3. liga. Soła Oświęcim na większym luzie psychicznym podejmie w derbach Małopolski Podhale Nowy Targ [ZDJĘCIA]
Soła Oświęcim po zdobyciu drugiego wiosennego punktu w zaległym spotkaniu kosztem Wisły Sandomierz (1:1), ponownie na własnym boisku zagra ważne spotkanie. Tym razem w derbach Małopolski zmierzy się z Podhalem Nowy Targ.
- Punkt zdobyty kosztem Wisły dał chłopcom nie tylko pewności siebie, ale pozwolił złapać trochę oddechu nad strefą zagrożoną – zwraca uwagę Tomasz Świderski, trener oświęcimian. - Mam nadzieję, że chłopcy zagrają przede wszystkim wystrzegając się juniorskich błędów, które kosztowały nas stratę punktów we wcześniejszych potyczkach.
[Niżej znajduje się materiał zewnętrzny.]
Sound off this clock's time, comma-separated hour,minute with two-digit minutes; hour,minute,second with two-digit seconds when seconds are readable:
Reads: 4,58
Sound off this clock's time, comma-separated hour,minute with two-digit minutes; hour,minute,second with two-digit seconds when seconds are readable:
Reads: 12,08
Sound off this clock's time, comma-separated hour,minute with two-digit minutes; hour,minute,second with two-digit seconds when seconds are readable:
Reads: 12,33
Mecz przeciwko Wiśle pokazał, że bez szkolnych błędów możemy myśleć o jakichś zdobyczach punktowych.
[przycisk_galeria]
Szkoleniowiec zastanawia się, jak jego młody zespół zniesie cykl rozgrywania spotkań co trzy dni. To dlatego nieustannie rotuje składem. Jeśli komuś brakuje sił, natychmiast zostaje zmieniony. Jak przy każdej okazji podkreśla trener Świderski, jego zespół musi wybiegać każdy mecz od pierwszej do ostatniej minuty, a to jest wyczerpujące.
Przeciwko Podhalu nikt nie będzie pauzował za kartki. Owszem, kilku zawodników jest zagrożonych i kiedyś trafią się absencje, ale teraz dla Soły liczy się tylko mecz przeciwko Podhalu, w którym nie zabraknie personalnego podtekstu. W składzie górali wystąpi Dawid Dynarek, który przez kilka lat bronił barw Soły. Odszedł z niej zimą, po utracie przez klub z Przecznej strategicznego sponsora.
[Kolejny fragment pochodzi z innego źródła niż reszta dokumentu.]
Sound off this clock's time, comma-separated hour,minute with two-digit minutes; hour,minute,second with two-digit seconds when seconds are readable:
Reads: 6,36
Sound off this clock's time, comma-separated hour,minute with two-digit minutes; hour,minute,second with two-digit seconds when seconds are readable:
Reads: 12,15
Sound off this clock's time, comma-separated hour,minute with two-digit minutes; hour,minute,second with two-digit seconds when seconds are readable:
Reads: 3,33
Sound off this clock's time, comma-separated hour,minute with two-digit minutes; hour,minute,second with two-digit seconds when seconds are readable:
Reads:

A jak na nieustający napór rywali reagują sami zawodnicy? - Na pewno jest ciężko, ale nikt z nas nie zamierza się uskarżać, skoro sami zgodziliśmy się na przyspieszony kurs wejścia w seniorski futbol – Mateusz Pańkowski, jeden z oświęcimskich stoperów, jasno stawia sprawę. - Dla mnie to jest super nauka, bo w krótkim czasie można doświadczyć wielu boiskowych sytuacji, co pozwala coraz lepiej przewidywać zachowania napastników, a to dla obrońcy jest najważniejsze. Cieszę się, że mam taką szansą w Sole, w dodatku udaje się punktować i z meczu na mecz zaczynamy grać coraz odważniej. Sami także stwarzamy sobie sytuacje bramkowe.
Soła Oświęcim – NKP Podhale Nowy Targ – sobota, 21 kwietnia (godz. 17). Sędziuje: Kamil Adamski z Ostrowca Świętokrzyskiego.